§ Your goal
Please count the lines in the entries below that contain the string "материалы". Reply with that number alone.
╭─ Input data
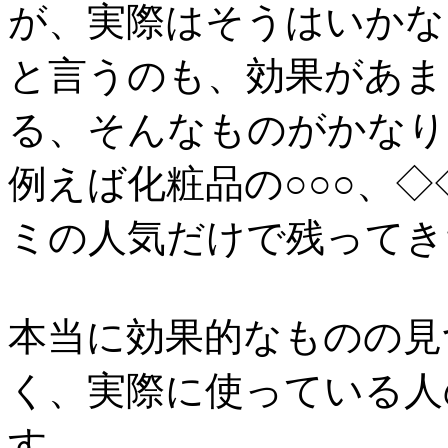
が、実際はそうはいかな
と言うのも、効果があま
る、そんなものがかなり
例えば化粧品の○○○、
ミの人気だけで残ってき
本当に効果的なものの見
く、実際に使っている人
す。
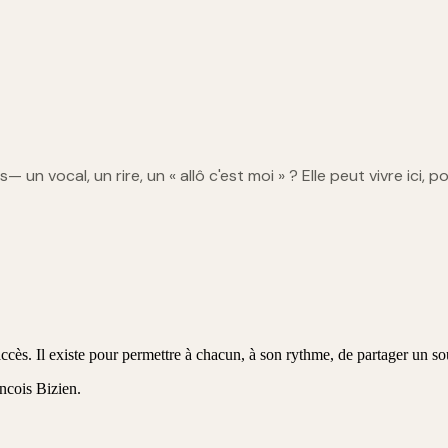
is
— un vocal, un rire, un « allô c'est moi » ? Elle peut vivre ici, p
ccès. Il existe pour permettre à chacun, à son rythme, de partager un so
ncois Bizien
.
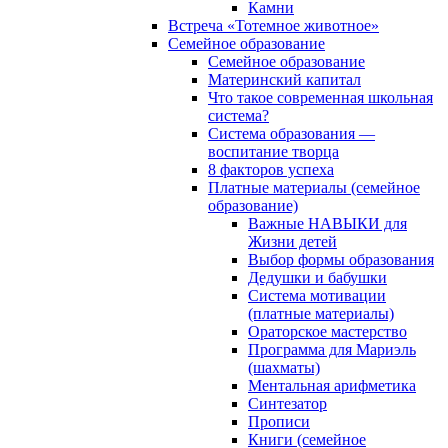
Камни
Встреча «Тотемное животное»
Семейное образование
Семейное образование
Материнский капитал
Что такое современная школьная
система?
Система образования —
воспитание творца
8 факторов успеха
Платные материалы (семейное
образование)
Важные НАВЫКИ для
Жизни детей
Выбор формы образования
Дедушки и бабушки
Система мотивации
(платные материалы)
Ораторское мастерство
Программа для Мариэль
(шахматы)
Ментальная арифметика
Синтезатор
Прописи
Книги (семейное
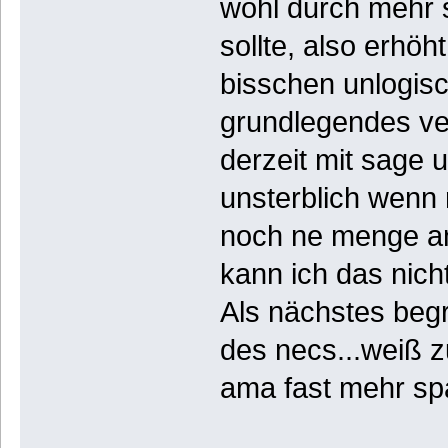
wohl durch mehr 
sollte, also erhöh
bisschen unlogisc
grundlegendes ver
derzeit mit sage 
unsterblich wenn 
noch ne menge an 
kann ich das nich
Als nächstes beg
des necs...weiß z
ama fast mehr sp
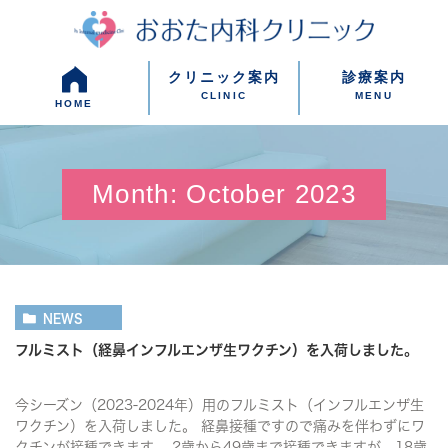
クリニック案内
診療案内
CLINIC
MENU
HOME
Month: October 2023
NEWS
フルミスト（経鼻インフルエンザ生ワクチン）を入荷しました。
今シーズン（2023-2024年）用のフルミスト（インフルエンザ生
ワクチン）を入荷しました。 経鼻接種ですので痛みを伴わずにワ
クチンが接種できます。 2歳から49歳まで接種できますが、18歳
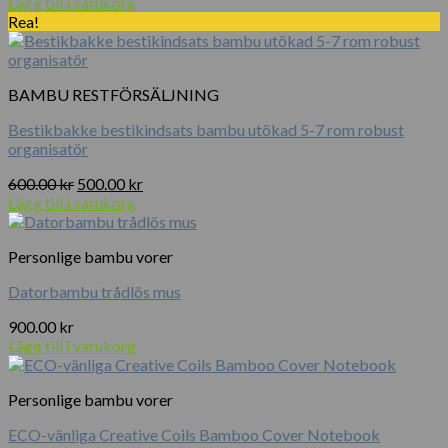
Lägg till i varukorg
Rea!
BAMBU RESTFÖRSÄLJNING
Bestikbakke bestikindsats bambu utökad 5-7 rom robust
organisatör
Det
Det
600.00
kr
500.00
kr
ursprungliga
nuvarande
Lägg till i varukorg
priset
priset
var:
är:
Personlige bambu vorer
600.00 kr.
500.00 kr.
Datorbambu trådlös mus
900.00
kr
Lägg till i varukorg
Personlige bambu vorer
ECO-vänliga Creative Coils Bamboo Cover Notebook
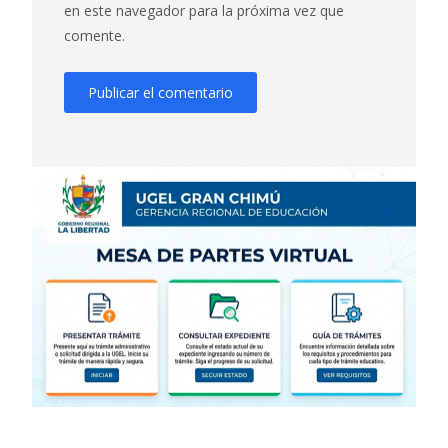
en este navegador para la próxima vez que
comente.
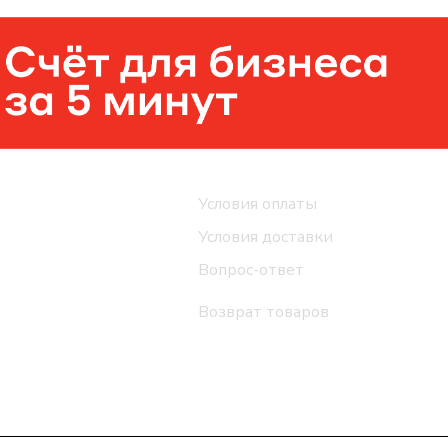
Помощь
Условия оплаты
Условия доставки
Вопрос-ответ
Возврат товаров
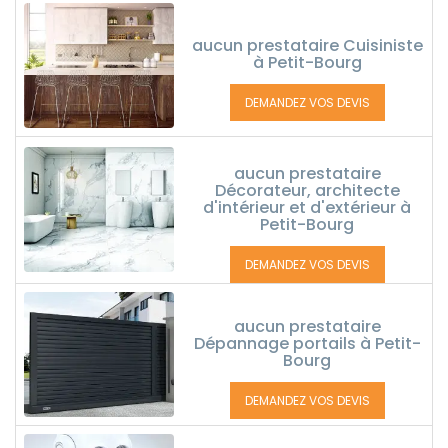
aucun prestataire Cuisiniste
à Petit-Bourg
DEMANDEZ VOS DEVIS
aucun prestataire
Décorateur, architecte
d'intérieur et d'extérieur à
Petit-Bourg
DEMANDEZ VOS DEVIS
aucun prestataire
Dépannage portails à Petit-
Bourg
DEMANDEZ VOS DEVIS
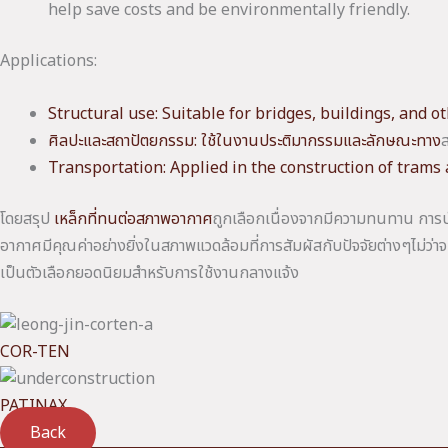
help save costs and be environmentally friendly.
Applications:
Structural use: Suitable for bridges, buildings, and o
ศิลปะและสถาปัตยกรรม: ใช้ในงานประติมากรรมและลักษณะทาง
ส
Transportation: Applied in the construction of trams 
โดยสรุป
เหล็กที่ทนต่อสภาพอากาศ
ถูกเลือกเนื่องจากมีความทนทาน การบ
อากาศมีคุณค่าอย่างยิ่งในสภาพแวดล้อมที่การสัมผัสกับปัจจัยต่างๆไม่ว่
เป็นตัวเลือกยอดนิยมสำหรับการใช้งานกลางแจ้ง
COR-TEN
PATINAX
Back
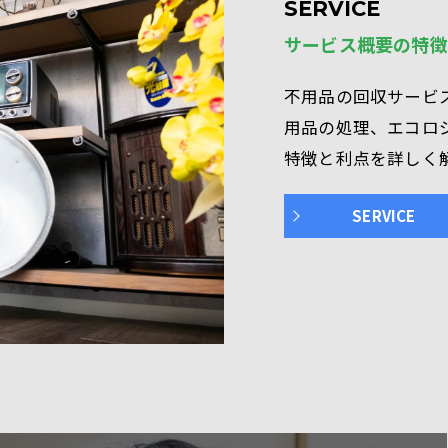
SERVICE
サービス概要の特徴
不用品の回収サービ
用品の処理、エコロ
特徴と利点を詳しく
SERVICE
╰─
§ Written answer
2